The Monte Carlo algorithm

1. Run an episode under pi to termination: s_0, a_0, r_1, s_1, a_1, r_2, ..., s_T.
2. For each state s visited at time t (first-visit or every-visit):
     G_t = r_(t+1) + gamma * r_(t+2) + ... + gamma^(T-t-1) * r_T
     count(s) <- count(s) + 1
     V(s)     <- V(s) + (G_t - V(s)) / count(s)
3. Repeat for many episodes. V(s) -> V^pi(s) by the law of large numbers.

Variants:
  first-visit MC : count only the first visit to s in each episode.
  every-visit MC : count every visit. Both converge.
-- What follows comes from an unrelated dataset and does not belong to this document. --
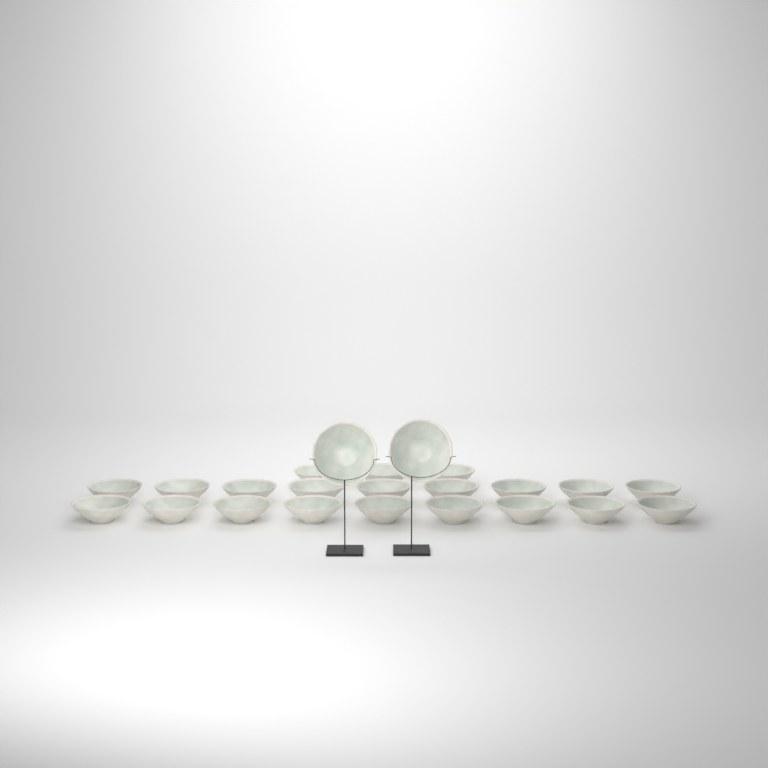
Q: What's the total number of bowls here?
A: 23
Step-size form: V(s) <- V(s) + alpha * (G_t - V(s))   (EMA; non-stationary friendly)

Bias-variance position

MC        : ZERO bias,  HIGH variance.  Returns are sums of many random rewards.
TD (next) : SOME bias,  LOWER variance. Bootstraps from one-step + estimated value.
n-step / TD(lambda): interpolate between MC and TD on the same axis.

Worked example (lesson, gamma = 1, episodic)

S -> A (R=1) -> T with R(A->T) = +4 w.p. 0.5, 0 w.p. 0.5.
True values: V^pi(A) = 2, V^pi(S) = 3.

4 episodes with rewards (4,0,4,0):
  G(S) = (5, 1, 5, 1) -> avg 3 ✓        G(A) = (4, 0, 4, 0) -> avg 2 ✓

4 episodes with rewards (4,4,4,0):
  G(S) avg = 4 (off by 1)               G(A) avg = 3 (off by 1)
  -- unbiased in expectation, noisy in any single run.

When MC fits (and when it doesn’t)

Setting	MC fits?
Episodic task, model unknown, on-policy evaluation	YES
Continuing task (no termination)	NO — need TD
Off-policy evaluation from logged data	MC + importance weights (variant)
Self-play tree search (AlphaGo MCTS)	YES (rollouts)

Pitfalls to dodge

Treating MC as a control algorithm by itself (it’s prediction; wrap in GPI for control).
Applying MC to continuing tasks without truncation (return never finishes).
Confusing “unbiased” with “accurate from few samples” (variance can be large).
Forgetting the first-visit vs every-visit choice changes which samples enter the average.
Stopping after one good-looking episode (run many before reading the average).

Words to use precisely

Model-free prediction: estimate V^pi (or Q^pi) from samples, without P or R.
Return G_t: discounted total reward from time t to episode end.
First-visit MC / every-visit MC: counting rule for averaging within an episode.
Unbiased: E[estimator] = V^pi.
High-variance: large sample-to-sample fluctuation in the estimator.